> **SELECTED EXCERPT**
======

Edilberto Morales is from a small town in Guatemala, a few miles from the 
Mexican border.. When coffee prices fell in the late 1990s, he tried to 
migrate north. Twice the Mexican police sent him back, more than $2,000 in 
debt-he had had to borrow money to make the journeys. He then contacted a 
man who arranged for men to go to the United States to work under the H2-B 
visa program that allows private companies to hire temporary foreign workers 
for a fixed period of time. The contact man was a former paramilitary 
member, a right-wing killer who had helped the government and employers 
fight a revolutionary movement of peasants and workers. After the United 
States orchestrated a coup against reformist president Arbenz in 1954, 
Guatemala's ruling class waged relentless war against the poor, killing more 
than 100,000 and forcing hundreds of thousands more to flee the country. 
Ironically, the paramilitary man had received political asylum in the United 
States. He worked for Evergreen Forestry Services, a large labor contractor; 
his job was to recruit H2-B workers to plant trees that would be used to 
make paper. Morales ended up in Caribou, Maine, where he lived in three 
rooms above a gun shop with five other men. He worked ten or eleven hours a 
day in the damp chilly woods of northern Maine, paid $25 to plant 1,000 
seedlings. No lunch break, no pay for overtime, nothing left after food and 
lodging deductions. One morning, a tire blew out on the truck that 
transported him to work. The truck hurtled into a river, and Morales was the 
only survivor. Fourteen men died. One of the businesses that contracts with 
firms like Evergreen is the paper company, Kimberley-Clark. This storied 
company was founded in 1906; the next year Frank Sensenbrenner became 
president. Frank's grandson and an heir to the family business is Wisconsin 
congressman, James Sensenbrenner. This wealthy politician is on the far 
right, and in 2005 he sponsored and pushed through the House of 
Representatives one of the most draconian immigration bills in the nation's 
history. Bacon describes its provisions:

His bill, HR 4437, would have made federal felons of all 12 million 
undocumented immigrants in the United States, criminalizing teachers, 
nurses, or priests who helped them, and built a seven-hundred mile? wall on 
the U.S.-Mexican border to keep people from crossing. The bill never passed 
the Senate, but its wide margin of approval in the House was a vivid 
demonstration of how deep congressional and anti-immigrant hysteria had 
become.

======

Extracted page text data:
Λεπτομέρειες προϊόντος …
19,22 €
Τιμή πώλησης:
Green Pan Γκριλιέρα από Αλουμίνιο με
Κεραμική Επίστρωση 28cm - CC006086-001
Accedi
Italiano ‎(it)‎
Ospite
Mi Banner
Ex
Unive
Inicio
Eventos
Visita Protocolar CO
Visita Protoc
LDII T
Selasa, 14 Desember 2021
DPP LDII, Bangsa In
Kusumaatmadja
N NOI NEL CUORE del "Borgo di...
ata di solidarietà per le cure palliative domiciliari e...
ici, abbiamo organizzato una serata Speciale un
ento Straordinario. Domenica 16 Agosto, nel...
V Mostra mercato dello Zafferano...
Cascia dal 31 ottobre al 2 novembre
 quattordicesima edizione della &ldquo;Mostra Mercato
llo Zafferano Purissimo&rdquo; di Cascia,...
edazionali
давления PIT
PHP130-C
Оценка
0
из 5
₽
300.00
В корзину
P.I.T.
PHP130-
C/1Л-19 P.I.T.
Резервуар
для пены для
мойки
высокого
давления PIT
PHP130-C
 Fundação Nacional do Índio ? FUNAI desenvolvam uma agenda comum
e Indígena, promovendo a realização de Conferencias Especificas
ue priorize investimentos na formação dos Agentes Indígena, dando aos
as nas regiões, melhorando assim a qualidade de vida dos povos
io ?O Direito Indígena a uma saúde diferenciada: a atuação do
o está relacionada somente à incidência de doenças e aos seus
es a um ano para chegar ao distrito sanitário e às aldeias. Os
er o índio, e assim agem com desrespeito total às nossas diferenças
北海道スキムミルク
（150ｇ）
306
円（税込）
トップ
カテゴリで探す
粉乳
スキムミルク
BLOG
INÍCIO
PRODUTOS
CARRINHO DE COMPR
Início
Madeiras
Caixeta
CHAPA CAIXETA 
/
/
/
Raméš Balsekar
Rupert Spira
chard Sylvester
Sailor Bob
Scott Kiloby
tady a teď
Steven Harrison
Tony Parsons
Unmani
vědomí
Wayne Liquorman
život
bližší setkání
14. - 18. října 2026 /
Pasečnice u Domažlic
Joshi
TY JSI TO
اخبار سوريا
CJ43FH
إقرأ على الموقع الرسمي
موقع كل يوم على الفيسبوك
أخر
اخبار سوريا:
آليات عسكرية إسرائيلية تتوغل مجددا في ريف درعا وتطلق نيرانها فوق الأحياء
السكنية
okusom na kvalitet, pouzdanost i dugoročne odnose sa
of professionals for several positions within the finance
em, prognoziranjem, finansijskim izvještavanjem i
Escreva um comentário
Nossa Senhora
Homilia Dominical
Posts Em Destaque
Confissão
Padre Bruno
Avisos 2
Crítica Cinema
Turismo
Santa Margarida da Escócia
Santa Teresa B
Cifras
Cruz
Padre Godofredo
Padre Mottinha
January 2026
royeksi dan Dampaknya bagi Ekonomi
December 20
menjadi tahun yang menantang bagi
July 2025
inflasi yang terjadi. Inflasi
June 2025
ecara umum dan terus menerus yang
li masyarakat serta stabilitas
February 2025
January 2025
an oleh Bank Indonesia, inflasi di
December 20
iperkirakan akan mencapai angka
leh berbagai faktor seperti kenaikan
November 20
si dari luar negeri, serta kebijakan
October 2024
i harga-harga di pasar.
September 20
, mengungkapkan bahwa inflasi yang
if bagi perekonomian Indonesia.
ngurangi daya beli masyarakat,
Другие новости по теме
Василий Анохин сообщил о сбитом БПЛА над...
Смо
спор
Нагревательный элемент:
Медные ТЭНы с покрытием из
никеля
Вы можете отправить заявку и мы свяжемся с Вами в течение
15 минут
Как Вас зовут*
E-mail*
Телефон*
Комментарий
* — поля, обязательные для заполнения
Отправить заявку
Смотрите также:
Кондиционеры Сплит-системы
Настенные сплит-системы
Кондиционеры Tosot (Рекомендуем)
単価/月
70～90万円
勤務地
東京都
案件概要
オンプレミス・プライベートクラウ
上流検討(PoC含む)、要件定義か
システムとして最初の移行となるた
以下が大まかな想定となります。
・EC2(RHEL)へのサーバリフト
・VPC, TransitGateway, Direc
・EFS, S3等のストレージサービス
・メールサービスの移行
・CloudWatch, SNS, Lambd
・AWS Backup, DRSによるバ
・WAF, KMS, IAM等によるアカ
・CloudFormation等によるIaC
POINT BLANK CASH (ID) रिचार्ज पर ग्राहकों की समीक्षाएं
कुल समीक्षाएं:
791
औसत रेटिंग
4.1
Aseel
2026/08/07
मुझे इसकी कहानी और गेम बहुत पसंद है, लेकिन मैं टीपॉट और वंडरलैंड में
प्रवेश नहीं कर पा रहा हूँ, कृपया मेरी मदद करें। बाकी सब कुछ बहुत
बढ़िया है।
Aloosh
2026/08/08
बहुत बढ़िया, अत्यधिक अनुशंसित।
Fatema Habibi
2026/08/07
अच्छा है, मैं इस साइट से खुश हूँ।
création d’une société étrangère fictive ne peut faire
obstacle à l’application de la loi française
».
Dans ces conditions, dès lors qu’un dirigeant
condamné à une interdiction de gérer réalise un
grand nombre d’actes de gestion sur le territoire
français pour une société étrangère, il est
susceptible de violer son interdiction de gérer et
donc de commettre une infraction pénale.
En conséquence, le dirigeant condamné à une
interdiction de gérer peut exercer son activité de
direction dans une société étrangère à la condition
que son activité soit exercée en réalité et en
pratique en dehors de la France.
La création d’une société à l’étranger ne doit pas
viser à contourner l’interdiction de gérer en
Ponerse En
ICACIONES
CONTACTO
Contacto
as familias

======

> **PARTS OF THE EXERCISE**
a: Render only the part of the records that opens with their first line and closes with the line containing "N NOI NEL CUORE" as a Markdown table with the columns Row and Line. Give each line a row number, and leave out any blank lines.
b: Please write the next part of the excerpt about Edilberto Morales and the Sensenbrenner immigration bill, picking up after its final sentence.

> **ANSWERS BY TASK**
a:
| Row | Line |
|---|---|
| 1 | Λεπτομέρειες προϊόντος … |
| 2 | 19,22 € |
| 3 | Τιμή πώλησης: |
| 4 | Green Pan Γκριλιέρα από Αλουμίνιο με |
| 5 | Κεραμική Επίστρωση 28cm - CC006086-001 |
| 6 | Accedi |
| 7 | Italiano ‎(it)‎ |
| 8 | Ospite |
| 9 | Mi Banner |
| 10 | Ex |
| 11 | Unive |
| 12 | Inicio |
| 13 | Eventos |
| 14 | Visita Protocolar CO |
| 15 | Visita Protoc |
| 16 | LDII T |
| 17 | Selasa, 14 Desember 2021 |
| 18 | DPP LDII, Bangsa In |
| 19 | Kusumaatmadja |
| 20 | N NOI NEL CUORE del "Borgo di... |

b:
It is unimaginable that Mr. Sensenbrenner is unaware of Kimberley-Clark's 
use of immigrant labor and of how the low wages of this labor have helped to 
make him rich. He must also know that his family's business connections 
include powerful Mexican companies, including copper enterprises, whose 
policies help force workers across the border. Yet, he traveled across the 
United States promoting his anti-immigrant agenda. Sad to say, his hypocrisy 
went unmentioned in the media.

Bacon draws a number of conclusions from these stories. First, these 
workers' circumstances were determined not by their desires and actions but 
by a complex panoply of forces, all intimately tied to the essence of the 
capitalist world economy, namely the accumulation of capital: the incessant 
and malevolent drive by businesses large and small to make as much money as 
possible and to expand capital here, there, and everywhere. Capitalists in 
the United States use their political power to shape an imperial government 
that enforces, through its diplomatic and military might, the actions of the 
large and therefore most influential corporations. When Latin American 
nations gained political independence from Spain, the United States quickly 
asserted its power and soon dominated the new governments and economies. It 
found all too willing allies among the traditional landed elites and then 
among nascent local industrialists. The United States turned a blind eye to 
military dictatorships, standing ready to support them with guns and troops 
whenever an insurgency threatened stability. Local elites were happy to go 
along for a piece of the cash pie. Whether Luz, Juan, and Edilberto were 
happy mattered not a bit. Their job was to work and obey. If their small 
plots were taken by the coffee growers, they had to move. If the factory in 
the city shut its doors, they had to move. If these things happened because 
their government had signed a trade agreement with the United States, they 
still had to move. They could organize and fight back, and they did, but the 
odds were heavily against them. If they weren't killed, they'd probably have 
to move. People have to eat; if they can't get food at home, they have to 
move. If the food is in the United States, they will move there. The choice 
isn't really theirs. The decisions were made for them, by forces beyond 
their control. As Bacon says, "globalization [meaning capitalism] creates 
migration."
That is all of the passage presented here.